Two more Australian Open tennis players test positive for coronavirus

A group of tennis players and coaches run to practice on the training pitches across from the Melbourne hotel - Getty
Two other Australian Open players tested positive for the coronavirus on Wednesday, according to the authorities, increasing the number of tennis tournament-related cases to 10.
It is the latest blow to preparations for the first Grand Slam of the year in Melbourne, which has already been delayed by three weeks due to the pandemic.
A series of infections discovered by Australian authorities have forced 72 players to stay in their hotel rooms 24 hours a day for two weeks.
Victoria State Police Secretary Lisa Neville said a total of four other people linked to the tournament have tested positive since Tuesday.
"One of them is a player who was absolutely in trouble because he got in on one of the flights where we got positive results," she told reporters.
"One is another player and one is a support person with that player."
In the past week, more than 1,000 players and staff arrived on 17 charter planes in largely coronavirus-free Australia, with the first cases being noted on those flights.
The entire contingent spends 14 days in hotel quarantine. Players who are not considered close contacts on positive cases are allowed to exercise outdoors for up to five hours a day in a biosecurity bubble.
A number of positive results, previously announced, have been classified as non-infectious by health officials, bringing the total confirmed number of tournament-related cases to 10.

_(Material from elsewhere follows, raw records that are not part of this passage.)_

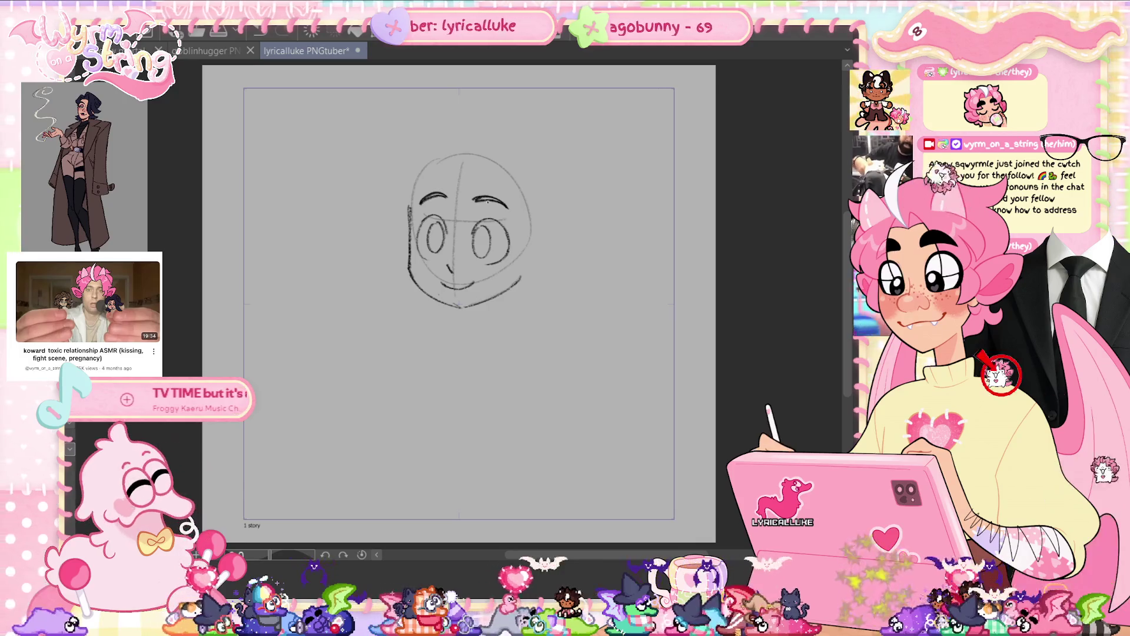
pyautogui.press('ctrl+s')
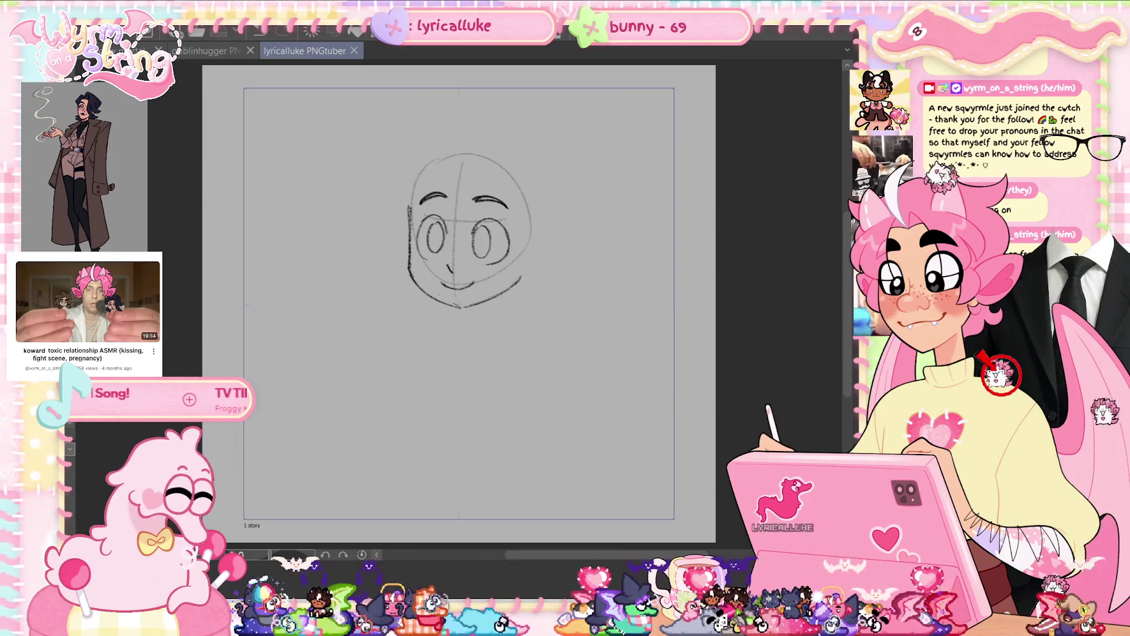
pyautogui.moveTo(505, 189)
pyautogui.mouseDown()
pyautogui.moveTo(500, 215)
pyautogui.moveTo(456, 188)
pyautogui.moveTo(516, 202)
pyautogui.mouseUp()
pyautogui.press('ctrl+t')
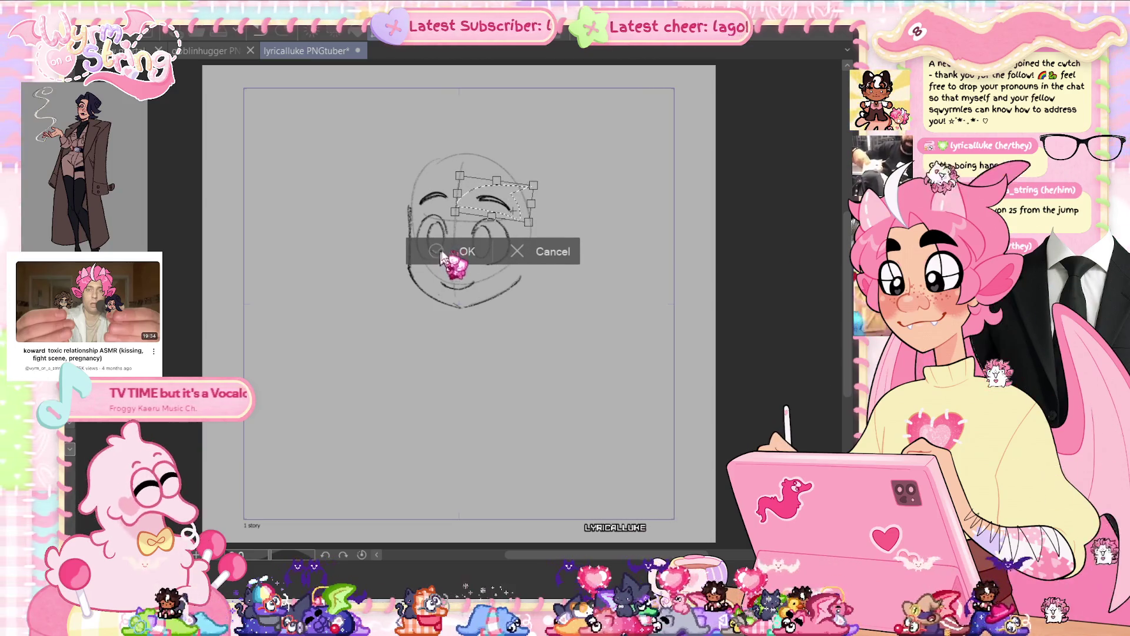
# - Confirm the right eyebrow adjustment, save, and check the face in a mirrored view
pyautogui.click(459, 251)
pyautogui.press('ctrl+s')
pyautogui.press('h')
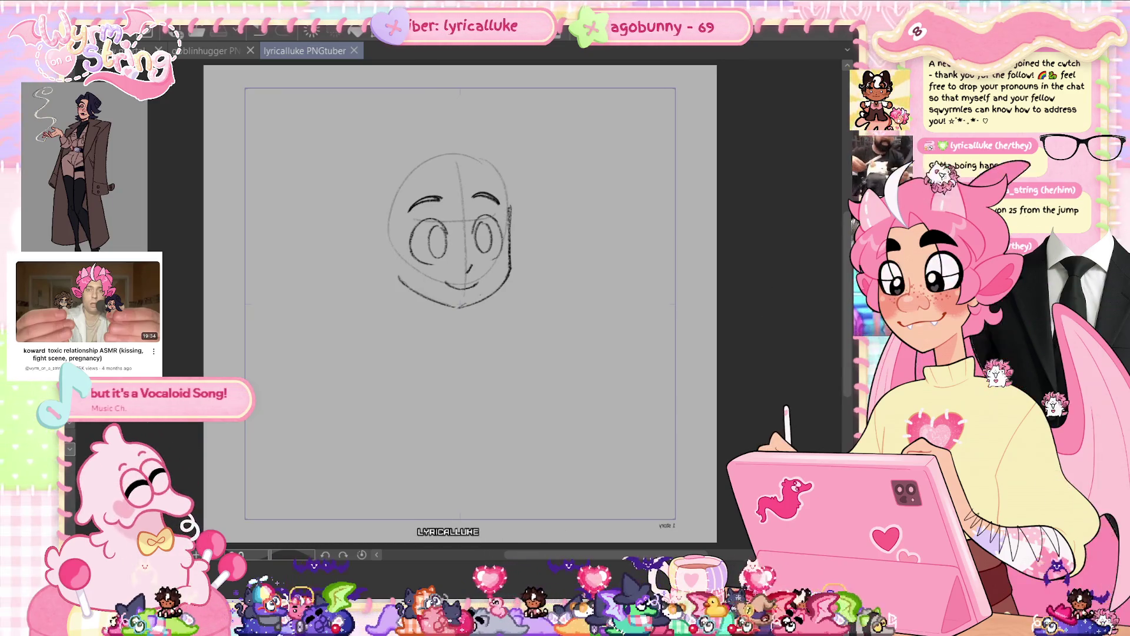
pyautogui.press('h')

The conditions have sparked complaints from several tennis stars, including Roberto Bautista Agut, number 13 in the world, who told a television station quarantine was like a prison "with WiFi".
He later apologized on Twitter "to anyone who was offended by the comments" and said it was a "private conversation that was taken out of context".

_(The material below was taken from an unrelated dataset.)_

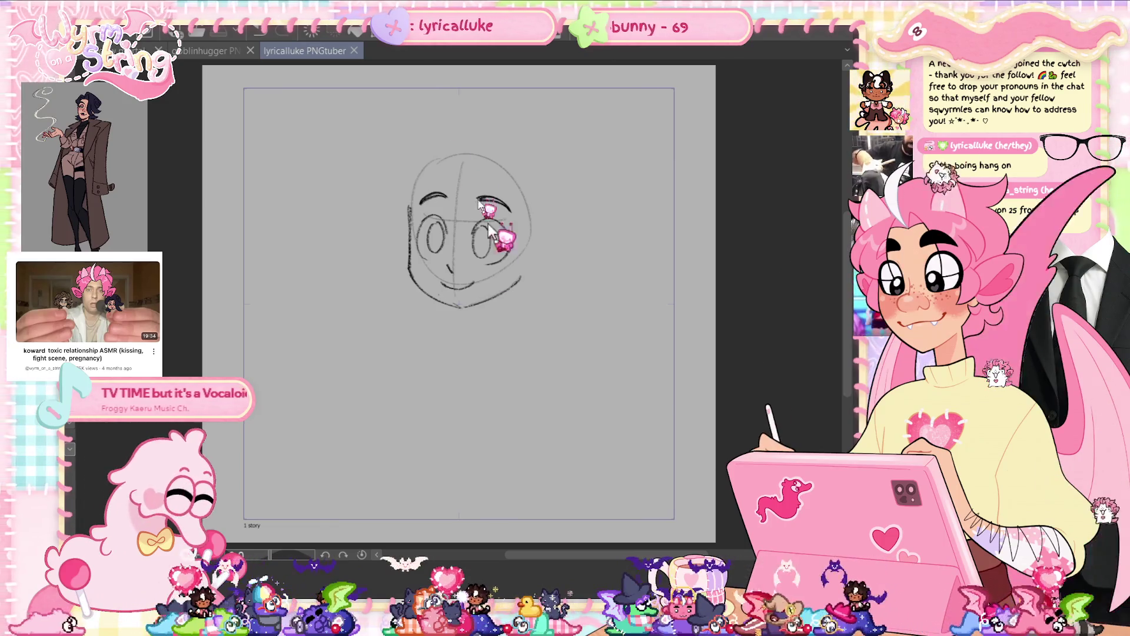
# - Enlarge the inked face by about a quarter, save, and hide the construction circle and guides
pyautogui.press('ctrl+t')
pyautogui.moveTo(406, 191); pyautogui.dragTo(387, 171)
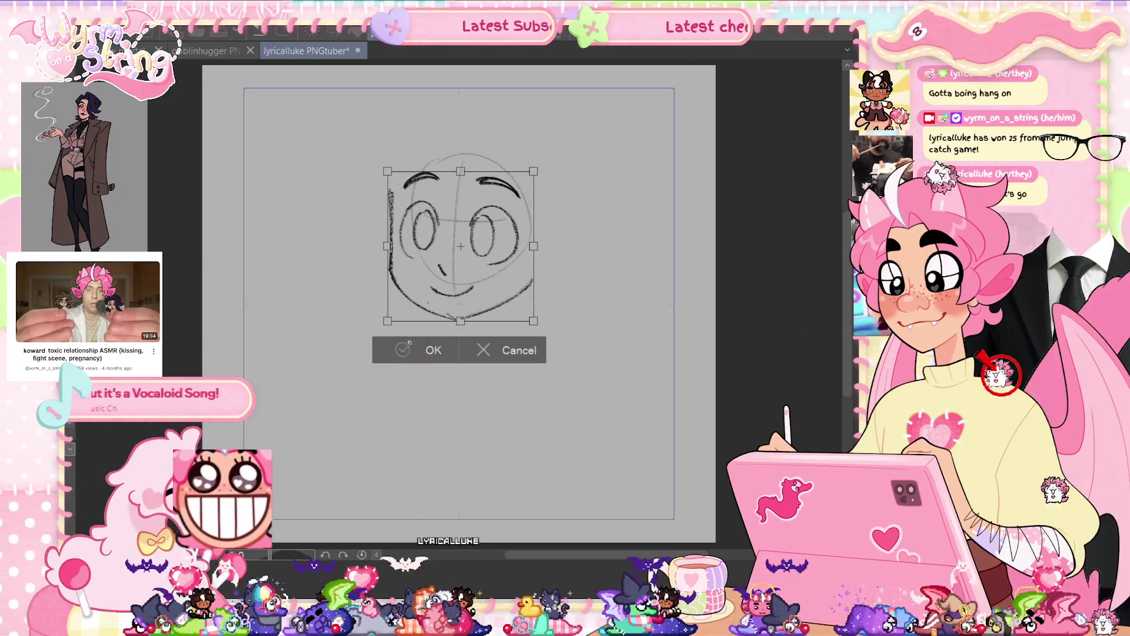
pyautogui.click(409, 347)
pyautogui.press('ctrl+s')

✍? pic.twitter.com/I8Y3bx7QK7
- Roberto BautistaAgut (@BautistaAgut) January 19, 2021
"I would like to thank everyone who makes tennis possible again. As well as everyone who struggles against Covid-19 every day. The management that was set up in Australia to prevent the virus from spreading is admirable," he tweeted .
Australian media have portrayed the grumbling as spoiled and selfish, while locals in host city Melbourne, emerging from a four-month lockdown in October, have exceeded players' calls for special treatment.
However, tournament organizers insist that most players accepted their isolation without complaint.
Many made an effort to stay fit for fit-up tournaments from January 31st. Many have turned their hotel rooms into makeshift gyms and hit tennis balls off hotel walls.
The Australian Open is slated to begin on February 8th.